◆ **DIRECTIONS FOR THIS TASK**
From the line that includes "- hepatic veins: bounding" to the closing line of the data, please transcribe every line exactly and add nothing.
(DATASET EXTRACT Opens)
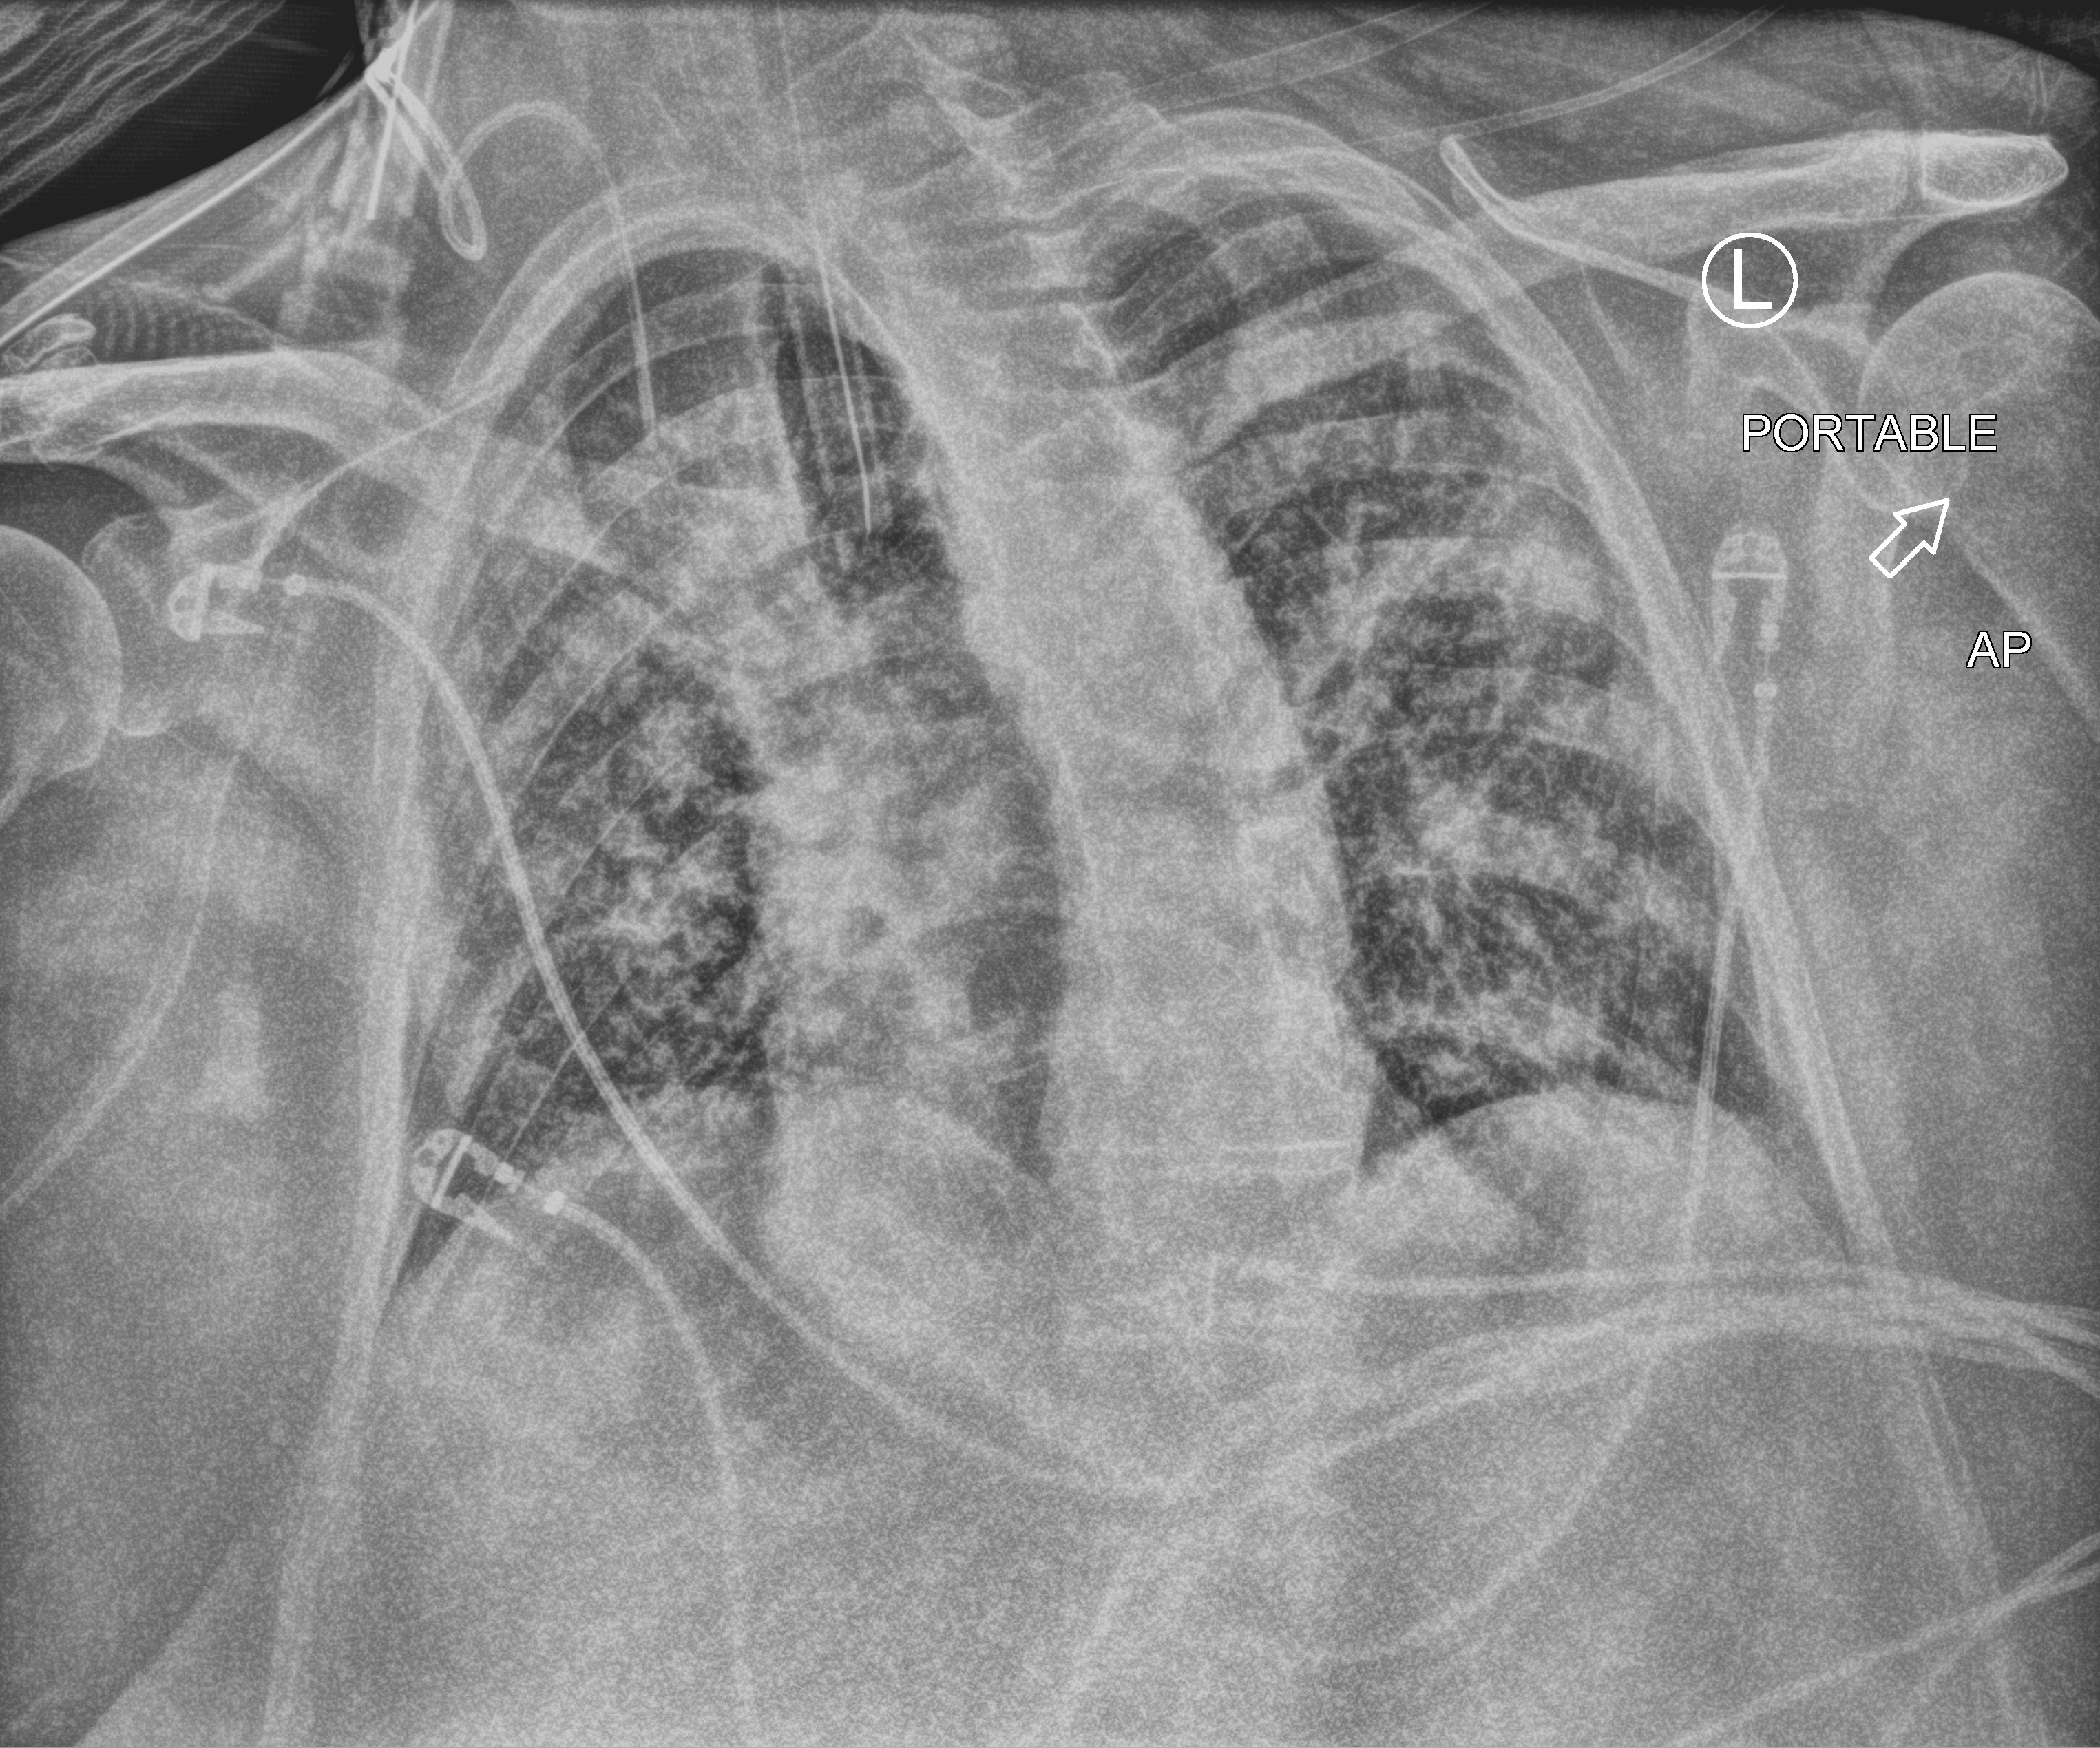
Chest X-ray (portable), anteroposterior (AP) projection. Patient hospitalised with COVID-19; male, aged 60–74 years.
Hospital-stay facts (about this admission, not read from this image; timing relative to this image not recorded): mechanically ventilated during this hospital stay: yes.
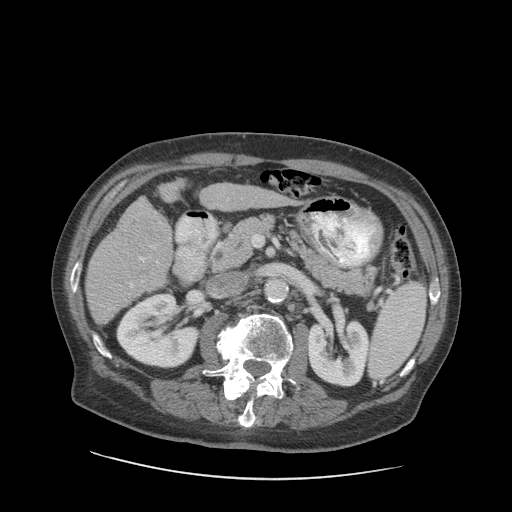
Contrast-enhanced abdominal CT (liver protocol), one axial slice. Slice 39 of 89 in the series (ordered by position). Soft-tissue window (W 400 / L 40 HU). 2.5 mm slice thickness. 512 × 512 image matrix, field of view 420 × 420 mm. From the clinical record (not read from this slice): diagnosis: hepatocellular carcinoma (patient treated with transarterial chemoembolisation; whether this scan precedes or follows treatment is not stated here); TNM stage (as recorded): Stage-I; Child-Pugh class: A; tumour differentiation: moderately differentiated; tumour nodularity: uninodular.
Outlined on this slice (semi-automatically segmented with operator editing):
- liver parenchyma outside the tumour (the mass and vessels are separate outlines, so this box may not span the whole liver): bounding box <86,186,286,324> (left, top, right, bottom; pixels)
- mass: <126,209,168,277>
- portal vein: <101,205,159,310>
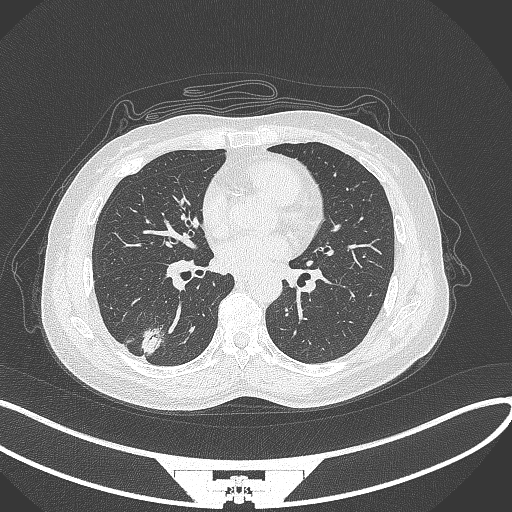
Chest CT, one axial slice; slice 136 of 352 in the series (ordered by position); reconstruction kernel B70f; lung window (W 1500 / L -600 HU); 512 × 512 image matrix, field of view 400 × 400 mm. Patient: female, 55 years. From the clinical record (not read from this slice): clinical TNM (as recorded): T1c N1 M0.
Annotated regions visible in this slice (bounding box drawn by a radiologist):
- lung tumour (recorded histology: adenocarcinoma): bounding box <140,321,167,358> (left, top, right, bottom; pixels)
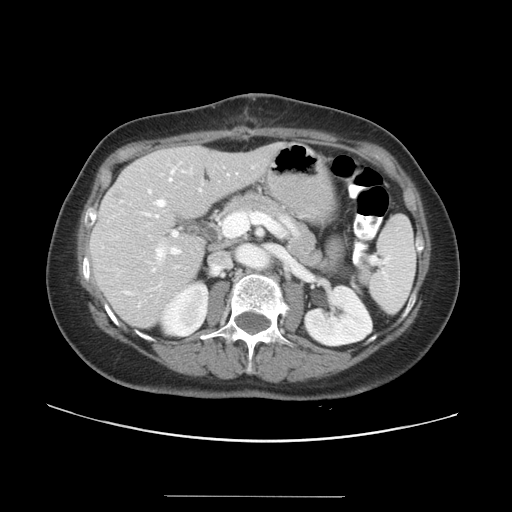
Contrast-enhanced abdominal CT, one axial slice; slice 17 of 34 in the series (ordered by position); intravenous contrast given; soft-tissue window (W 400 / L 40 HU); 5 mm slice thickness; 512 × 512 image matrix, field of view 382 × 382 mm. Case-level facts recorded for this patient, not image findings: patient: male, age 67 years at operation; diagnosis: colorectal cancer liver metastases, imaged before liver resection; multiple liver metastases: yes; largest metastasis: 1.4 cm; chemotherapy before resection: no.
Structures marked on this image (outlined manually by an expert reader):
- hepatic veins: bounding box (x1, y1, x2, y2) in pixels: (152, 169, 180, 271)
- liver: (91, 145, 281, 327)
- planned liver remnant (the part of the liver to remain after resection): (92, 144, 281, 327)
- portal vein (with intrahepatic branches): (156, 212, 377, 262)
- liver metastasis: (109, 185, 127, 203)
(DATASET EXTRACT Closes)
◆ **RESULT BELOW**
- hepatic veins: bounding box (x1, y1, x2, y2) in pixels: (152, 169, 180, 271)
- liver: (91, 145, 281, 327)
- planned liver remnant (the part of the liver to remain after resection): (92, 144, 281, 327)
- portal vein (with intrahepatic branches): (156, 212, 377, 262)
- liver metastasis: (109, 185, 127, 203)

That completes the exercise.